*** Supplied information ***

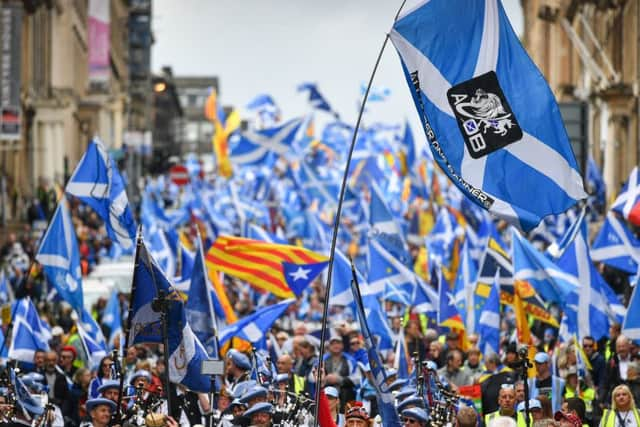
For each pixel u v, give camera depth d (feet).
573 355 151.74
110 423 110.32
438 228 261.65
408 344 170.30
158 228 243.81
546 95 101.91
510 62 102.32
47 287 232.32
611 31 493.36
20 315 153.69
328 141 462.19
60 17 616.39
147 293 111.86
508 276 184.75
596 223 329.93
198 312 130.82
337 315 229.86
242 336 146.10
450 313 172.55
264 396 114.83
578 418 111.04
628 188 171.22
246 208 332.60
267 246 162.81
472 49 102.63
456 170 102.32
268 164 383.04
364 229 296.30
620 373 150.30
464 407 103.09
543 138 101.86
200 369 111.86
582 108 369.91
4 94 411.95
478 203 102.12
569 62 635.66
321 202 353.92
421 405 110.83
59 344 175.52
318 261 163.94
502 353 178.29
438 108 102.73
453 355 157.58
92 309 232.53
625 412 121.39
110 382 121.39
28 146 518.78
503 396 121.90
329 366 153.07
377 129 446.60
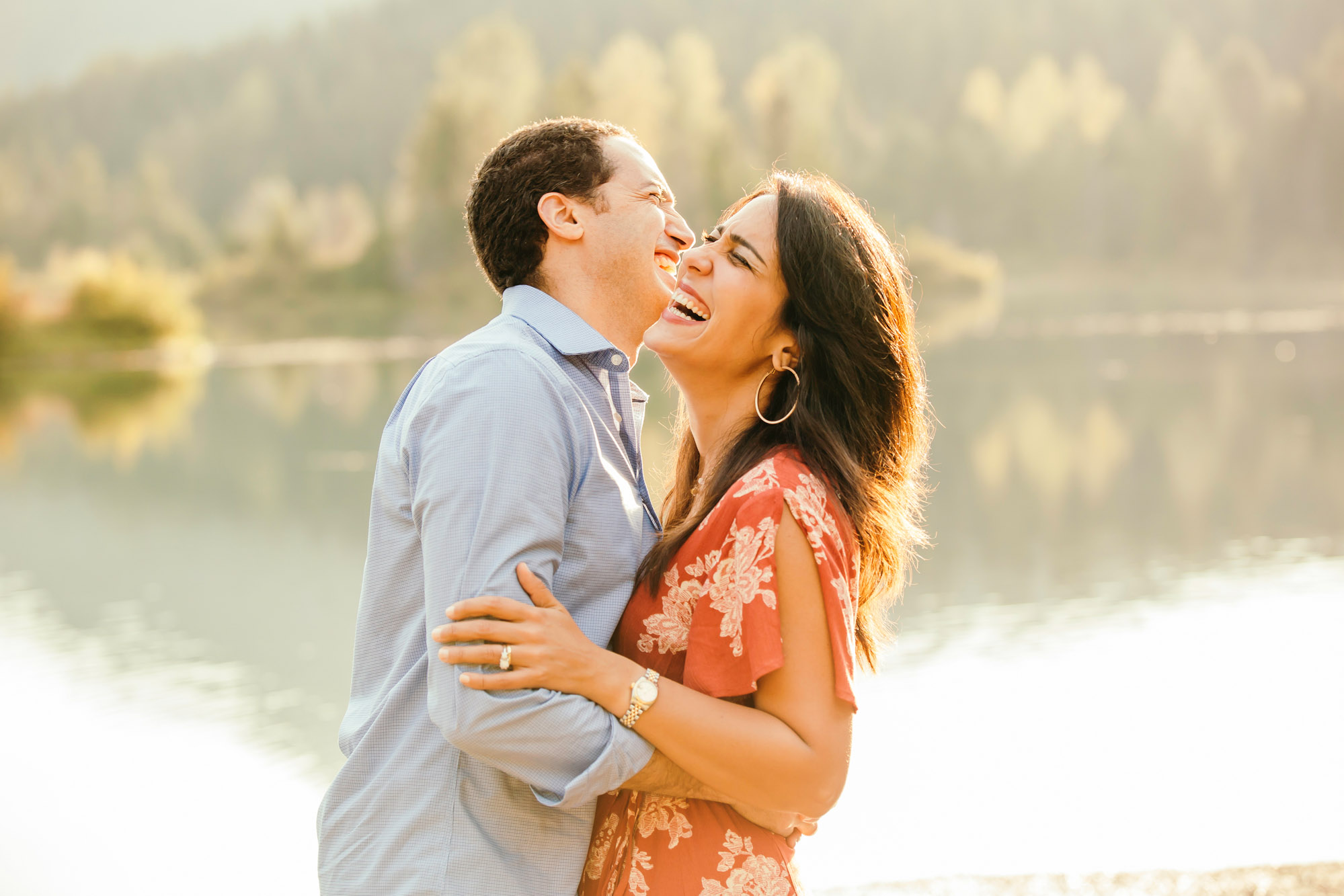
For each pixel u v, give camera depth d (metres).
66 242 85.62
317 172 93.44
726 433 1.72
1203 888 2.74
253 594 10.66
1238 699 6.47
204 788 5.89
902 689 6.84
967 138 80.06
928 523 12.52
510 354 1.47
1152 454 16.80
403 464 1.51
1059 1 97.50
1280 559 10.20
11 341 41.56
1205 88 80.81
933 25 97.06
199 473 18.23
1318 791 5.04
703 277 1.69
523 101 68.94
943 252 69.56
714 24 100.44
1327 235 76.12
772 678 1.47
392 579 1.53
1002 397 23.45
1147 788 5.18
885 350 1.65
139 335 43.25
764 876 1.54
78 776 6.04
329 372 34.84
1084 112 82.06
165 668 8.20
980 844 4.54
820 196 1.67
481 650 1.36
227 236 78.81
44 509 15.67
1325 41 92.12
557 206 1.67
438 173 65.00
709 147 63.12
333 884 1.51
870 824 4.83
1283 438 17.67
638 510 1.62
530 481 1.41
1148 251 76.81
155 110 106.81
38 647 8.89
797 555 1.47
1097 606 8.78
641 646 1.57
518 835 1.48
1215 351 32.03
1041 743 5.85
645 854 1.55
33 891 4.62
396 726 1.50
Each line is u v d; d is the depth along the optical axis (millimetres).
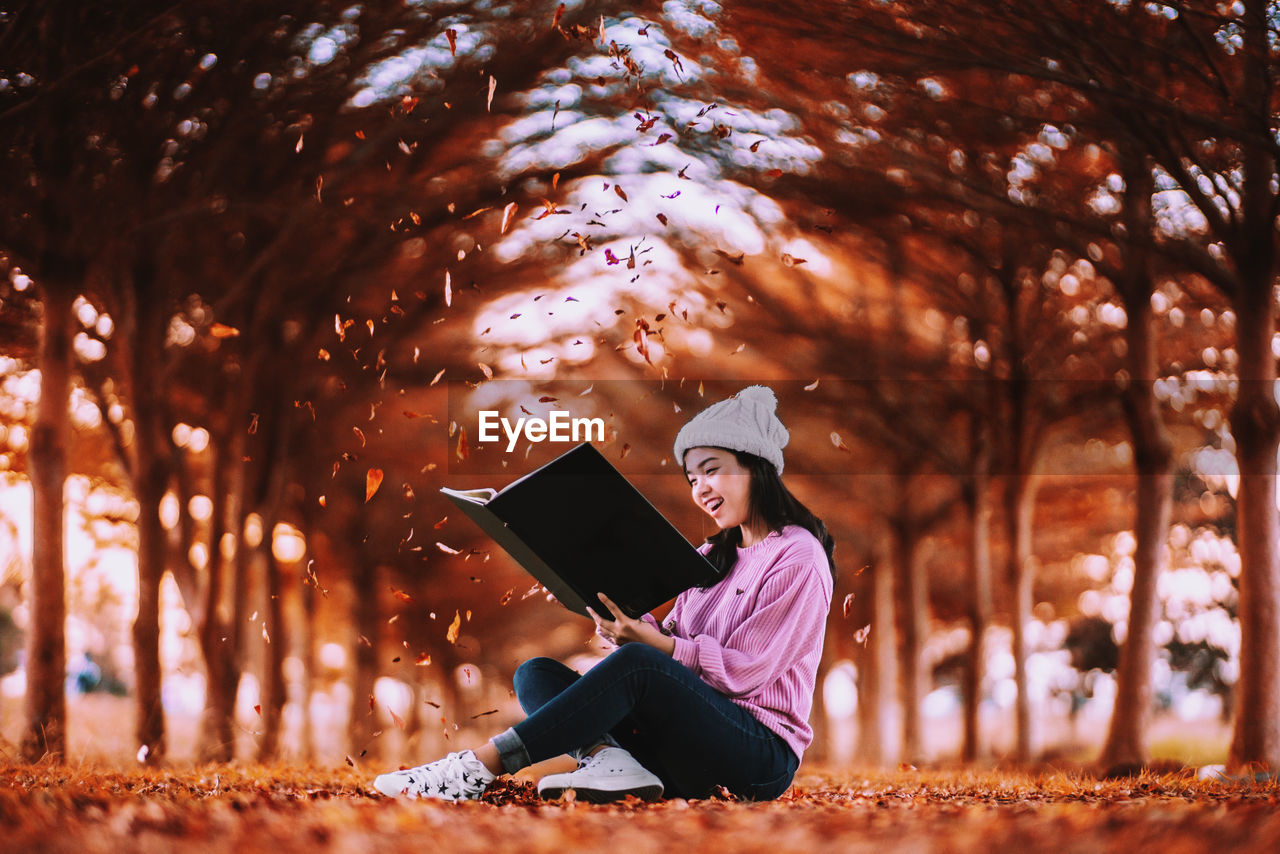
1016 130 10453
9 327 12461
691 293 15320
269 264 12734
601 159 12250
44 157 9219
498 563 23062
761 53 10211
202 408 13898
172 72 9695
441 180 12273
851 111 10898
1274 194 8852
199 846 2535
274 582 14477
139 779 5137
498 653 27891
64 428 9312
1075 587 25688
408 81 10898
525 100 11242
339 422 15672
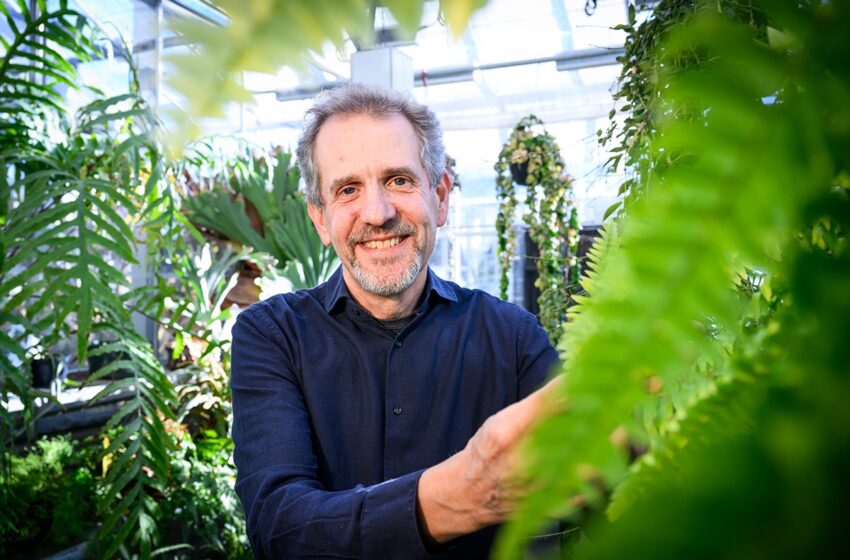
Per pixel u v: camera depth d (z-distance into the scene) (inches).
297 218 145.6
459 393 52.5
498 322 54.6
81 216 74.0
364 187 51.3
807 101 3.4
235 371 50.1
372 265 51.2
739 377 5.6
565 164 113.5
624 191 37.5
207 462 120.8
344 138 51.1
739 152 3.4
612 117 47.3
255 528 39.1
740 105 3.4
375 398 50.7
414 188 51.9
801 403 3.0
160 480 81.0
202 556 114.3
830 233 7.5
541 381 52.6
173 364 141.2
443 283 56.5
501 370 53.0
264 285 138.9
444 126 240.1
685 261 3.5
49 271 71.7
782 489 2.5
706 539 2.4
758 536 2.5
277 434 44.9
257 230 152.6
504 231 122.7
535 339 54.6
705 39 3.4
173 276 137.5
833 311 3.2
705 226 3.5
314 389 50.3
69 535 101.0
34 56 80.0
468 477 21.8
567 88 219.6
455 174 166.1
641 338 3.5
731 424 5.8
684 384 8.8
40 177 75.9
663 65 17.1
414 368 51.5
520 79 215.9
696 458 2.9
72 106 115.4
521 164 119.3
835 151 3.4
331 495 33.9
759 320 10.6
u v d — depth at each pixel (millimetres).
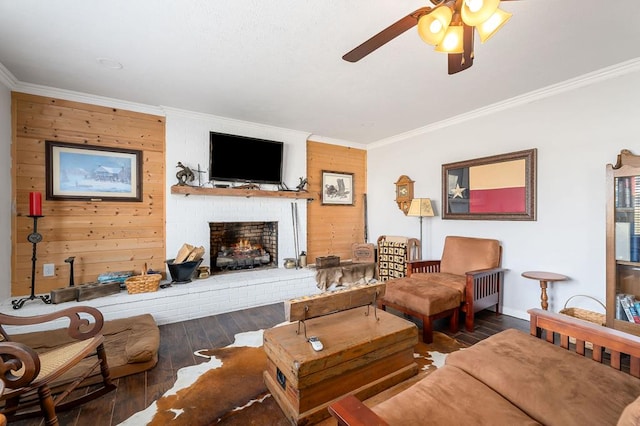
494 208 3387
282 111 3607
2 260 2682
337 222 5129
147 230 3447
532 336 1674
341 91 2988
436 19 1326
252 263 4273
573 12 1779
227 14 1821
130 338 2365
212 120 3785
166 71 2576
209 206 3770
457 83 2803
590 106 2660
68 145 3049
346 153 5215
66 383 1844
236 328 2936
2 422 817
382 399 1812
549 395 1132
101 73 2615
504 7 1726
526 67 2490
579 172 2736
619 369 1345
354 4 1732
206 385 1963
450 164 3875
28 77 2701
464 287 2912
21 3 1715
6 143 2727
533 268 3074
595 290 2643
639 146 2395
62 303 2703
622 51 2238
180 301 3139
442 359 2311
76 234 3100
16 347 1311
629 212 2244
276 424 1613
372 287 2182
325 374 1633
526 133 3121
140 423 1616
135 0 1695
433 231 4203
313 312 1905
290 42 2133
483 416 1074
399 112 3641
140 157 3400
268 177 4156
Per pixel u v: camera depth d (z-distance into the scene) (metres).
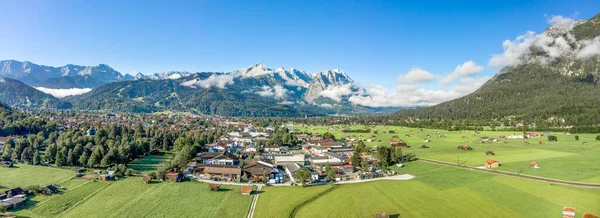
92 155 152.88
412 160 180.00
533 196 106.56
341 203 106.31
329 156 193.25
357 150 194.12
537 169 144.00
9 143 186.50
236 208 100.94
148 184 127.75
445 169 154.12
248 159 189.25
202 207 101.69
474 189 117.75
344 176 144.25
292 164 169.50
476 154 191.12
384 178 142.38
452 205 102.06
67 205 102.00
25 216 92.44
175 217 93.12
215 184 123.19
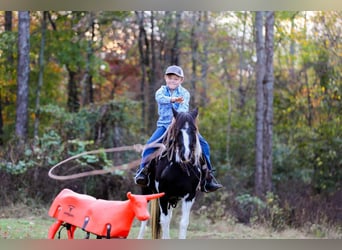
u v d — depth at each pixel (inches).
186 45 887.7
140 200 283.6
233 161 832.9
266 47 717.3
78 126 691.4
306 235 546.3
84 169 603.8
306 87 821.9
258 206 595.8
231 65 938.7
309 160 739.4
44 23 811.4
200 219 573.0
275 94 842.2
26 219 521.3
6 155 601.3
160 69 837.2
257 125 741.9
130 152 687.7
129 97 868.6
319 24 791.7
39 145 619.5
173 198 335.9
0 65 821.9
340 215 602.2
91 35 859.4
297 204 609.0
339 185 694.5
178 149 308.3
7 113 853.8
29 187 585.3
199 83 904.9
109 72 933.2
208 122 872.9
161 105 335.3
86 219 288.7
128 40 887.7
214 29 900.0
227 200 617.9
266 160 704.4
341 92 748.0
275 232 544.7
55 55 835.4
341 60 762.2
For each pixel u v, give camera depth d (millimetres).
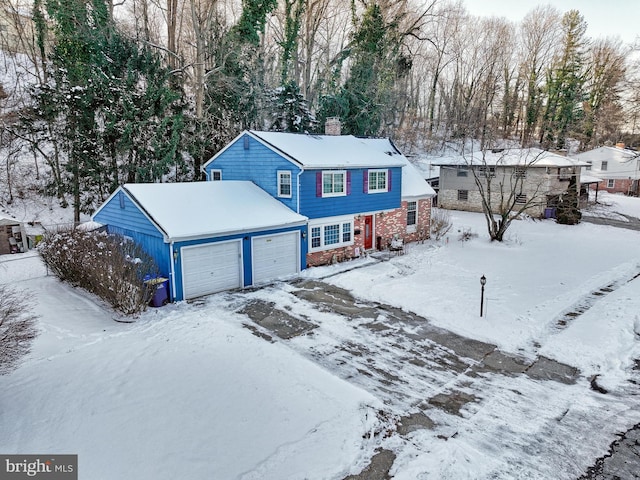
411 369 9039
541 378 8781
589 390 8328
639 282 15609
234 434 6277
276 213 15734
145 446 5898
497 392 8195
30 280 14305
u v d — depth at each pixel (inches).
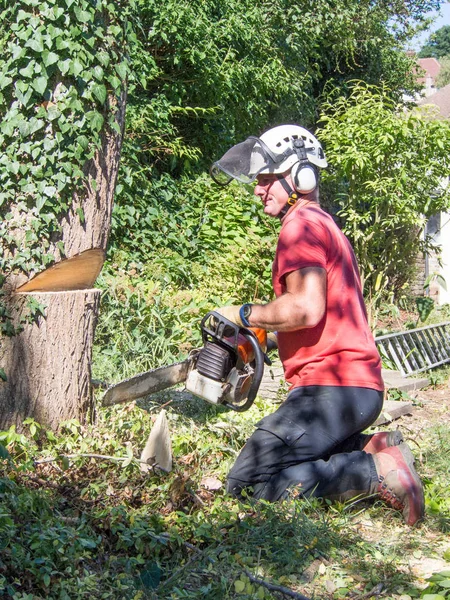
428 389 327.3
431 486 173.9
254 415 211.0
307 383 156.0
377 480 153.3
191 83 423.8
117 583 117.0
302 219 153.6
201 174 425.1
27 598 107.0
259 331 159.0
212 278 342.3
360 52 647.1
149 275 324.5
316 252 150.6
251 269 361.1
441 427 233.5
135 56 376.8
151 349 259.6
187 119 439.2
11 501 127.8
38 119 166.4
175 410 212.4
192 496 148.5
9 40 166.1
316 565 134.3
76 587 113.5
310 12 530.3
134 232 354.3
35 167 167.8
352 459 154.1
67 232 171.9
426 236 372.2
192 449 176.4
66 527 125.5
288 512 144.0
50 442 165.5
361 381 154.4
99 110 174.1
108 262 322.0
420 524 155.2
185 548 132.8
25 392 167.8
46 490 143.6
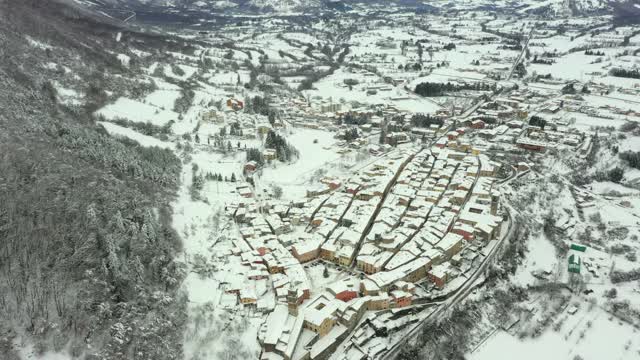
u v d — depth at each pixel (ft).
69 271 460.55
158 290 506.07
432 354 520.83
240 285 556.10
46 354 387.55
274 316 517.14
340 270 634.02
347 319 519.60
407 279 601.62
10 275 430.61
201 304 518.37
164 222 622.54
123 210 581.53
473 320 577.84
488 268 649.61
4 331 385.09
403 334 532.32
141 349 436.35
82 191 579.48
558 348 556.10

*** End of Supplied information ***

Task item |
Reproduce the whole listing above word for word, but not its pictures.

Task result |
For each pixel u v, give camera depth d (feet).
573 355 151.74
110 423 110.32
438 228 261.65
408 344 170.30
158 228 243.81
546 95 101.91
510 62 102.32
47 287 232.32
611 31 493.36
20 315 153.69
328 141 462.19
60 17 616.39
147 293 111.86
508 276 184.75
596 223 329.93
198 312 130.82
337 315 229.86
242 336 146.10
450 313 172.55
264 396 114.83
578 418 111.04
628 188 171.22
246 208 332.60
267 246 162.81
472 49 102.63
456 170 102.32
268 164 383.04
364 229 296.30
620 373 150.30
464 407 103.09
543 138 101.86
200 369 111.86
582 108 369.91
4 94 411.95
478 203 102.12
569 62 635.66
321 202 353.92
421 405 110.83
59 344 175.52
318 261 163.94
502 353 178.29
438 108 102.73
453 355 157.58
92 309 232.53
625 412 121.39
110 382 121.39
28 146 518.78
503 396 121.90
329 366 153.07
377 129 446.60
For each pixel u v, give camera depth d (metres).
66 242 85.62
317 172 93.44
726 433 1.72
1203 888 2.74
253 594 10.66
1238 699 6.47
204 788 5.89
902 689 6.84
967 138 80.06
928 523 12.52
510 354 1.47
1152 454 16.80
403 464 1.51
1059 1 97.50
1280 559 10.20
11 341 41.56
1205 88 80.81
933 25 97.06
199 473 18.23
1318 791 5.04
703 277 1.69
523 101 68.94
943 252 69.56
714 24 100.44
1327 235 76.12
772 678 1.47
392 579 1.53
1002 397 23.45
1147 788 5.18
885 350 1.65
139 335 43.25
764 876 1.54
78 776 6.04
329 372 34.84
1084 112 82.06
165 668 8.20
980 844 4.54
820 196 1.67
481 650 1.36
227 236 78.81
44 509 15.67
1325 41 92.12
557 206 1.67
438 173 65.00
709 147 63.12
333 884 1.51
870 824 4.83
1283 438 17.67
638 510 1.62
530 481 1.41
1148 251 76.81
155 110 106.81
38 647 8.89
797 555 1.47
1097 606 8.78
641 646 1.57
518 835 1.48
1215 351 32.03
1041 743 5.85
645 854 1.55
33 891 4.62
396 726 1.50
Each line is u v d; d is the depth along the optical axis (millimetres).
1016 130 10453
9 327 12461
691 293 15320
269 264 12734
601 159 12250
44 157 9219
498 563 23062
761 53 10211
202 408 13898
172 72 9695
441 180 12273
851 111 10898
1274 194 8852
199 846 2535
274 582 14477
139 779 5137
498 653 27891
64 428 9312
1075 587 25688
408 81 10898
525 100 11242
339 422 15672
Per pixel u v: camera depth d (z-distance into the scene) (inches).
297 218 145.6
459 393 52.5
498 322 54.6
81 216 74.0
364 187 51.3
807 101 3.4
235 371 50.1
372 265 51.2
739 377 5.6
565 164 113.5
624 191 37.5
207 462 120.8
344 138 51.1
739 152 3.4
612 117 47.3
255 528 39.1
740 105 3.4
375 398 50.7
414 188 51.9
801 403 3.0
160 480 81.0
202 556 114.3
830 233 7.5
541 381 52.6
173 364 141.2
443 283 56.5
501 370 53.0
264 285 138.9
444 126 240.1
685 261 3.5
49 271 71.7
782 489 2.5
706 539 2.4
758 536 2.5
277 434 44.9
257 230 152.6
504 231 122.7
535 339 54.6
705 39 3.4
173 276 137.5
833 311 3.2
705 226 3.5
314 389 50.3
69 535 101.0
34 56 80.0
468 477 21.8
567 88 219.6
455 174 166.1
641 338 3.5
731 424 5.8
684 384 8.8
40 177 75.9
663 65 17.1
414 368 51.5
520 79 215.9
696 458 2.9
72 106 115.4
521 164 119.3
835 151 3.4
331 495 33.9
759 320 10.6
u v d — depth at each pixel (millimetres).
494 208 3387
282 111 3607
2 260 2682
337 222 5129
147 230 3447
532 336 1674
341 91 2988
436 19 1326
252 263 4273
573 12 1779
227 14 1821
130 338 2365
212 120 3785
166 71 2576
209 206 3770
457 83 2803
590 106 2660
68 145 3049
346 153 5215
66 383 1844
236 328 2936
2 422 817
382 399 1812
549 395 1132
101 73 2615
504 7 1726
526 67 2490
579 172 2736
619 369 1345
354 4 1732
206 385 1963
450 164 3875
28 77 2701
464 287 2912
21 3 1715
6 143 2727
533 268 3074
595 290 2643
639 146 2395
62 303 2703
622 51 2238
180 301 3139
442 359 2311
76 234 3100
16 347 1311
629 212 2244
276 424 1613
372 287 2182
325 374 1633
526 133 3121
140 423 1616
135 0 1695
433 231 4203
313 312 1905
290 42 2133
483 416 1074
399 112 3641
140 157 3400
268 177 4156
Per pixel u v: camera depth d (z-distance into the scene) (metres).
92 155 152.88
412 160 180.00
533 196 106.56
341 203 106.31
329 156 193.25
357 150 194.12
537 169 144.00
9 143 186.50
236 208 100.94
148 184 127.75
445 169 154.12
248 159 189.25
202 207 101.69
474 189 117.75
344 176 144.25
292 164 169.50
476 154 191.12
384 178 142.38
452 205 102.06
67 205 102.00
25 216 92.44
175 217 93.12
215 184 123.19
u v d — depth at each pixel (inches).
186 45 887.7
140 200 283.6
233 161 832.9
266 47 717.3
78 126 691.4
306 235 546.3
84 169 603.8
306 87 821.9
258 206 595.8
231 65 938.7
309 160 739.4
44 23 811.4
200 219 573.0
275 94 842.2
26 219 521.3
6 155 601.3
160 69 837.2
257 125 741.9
130 152 687.7
129 97 868.6
319 24 791.7
39 145 619.5
173 198 335.9
0 65 821.9
340 215 602.2
91 35 859.4
297 204 609.0
339 185 694.5
178 149 308.3
7 113 853.8
29 187 585.3
199 83 904.9
109 72 933.2
208 122 872.9
161 105 335.3
86 219 288.7
128 40 887.7
214 29 900.0
227 200 617.9
266 160 704.4
341 92 748.0
275 232 544.7
55 55 835.4
341 60 762.2
For each pixel u v, give camera depth d (millimetres).
411 369 9039
541 378 8781
589 390 8328
639 282 15609
234 434 6277
276 213 15734
145 446 5898
497 392 8195
30 280 14305
u v d — depth at each pixel (inches).
428 389 327.3
431 486 173.9
254 415 211.0
307 383 156.0
377 480 153.3
191 83 423.8
117 583 117.0
302 219 153.6
201 174 425.1
27 598 107.0
259 331 159.0
212 278 342.3
360 52 647.1
149 275 324.5
316 252 150.6
251 269 361.1
441 427 233.5
135 56 376.8
151 349 259.6
187 119 439.2
11 501 127.8
38 119 166.4
175 410 212.4
192 496 148.5
9 40 166.1
316 565 134.3
76 587 113.5
310 12 530.3
134 232 354.3
35 167 167.8
352 459 154.1
67 232 171.9
426 236 372.2
192 449 176.4
66 527 125.5
288 512 144.0
50 442 165.5
361 381 154.4
99 110 174.1
108 262 322.0
420 524 155.2
185 548 132.8
25 392 167.8
46 490 143.6
u v d — depth at each pixel (ft).
69 271 460.55
158 290 506.07
432 354 520.83
240 285 556.10
46 354 387.55
274 316 517.14
340 270 634.02
347 319 519.60
407 279 601.62
10 275 430.61
201 304 518.37
164 222 622.54
123 210 581.53
473 320 577.84
488 268 649.61
4 331 385.09
403 334 532.32
141 349 436.35
82 191 579.48
558 348 556.10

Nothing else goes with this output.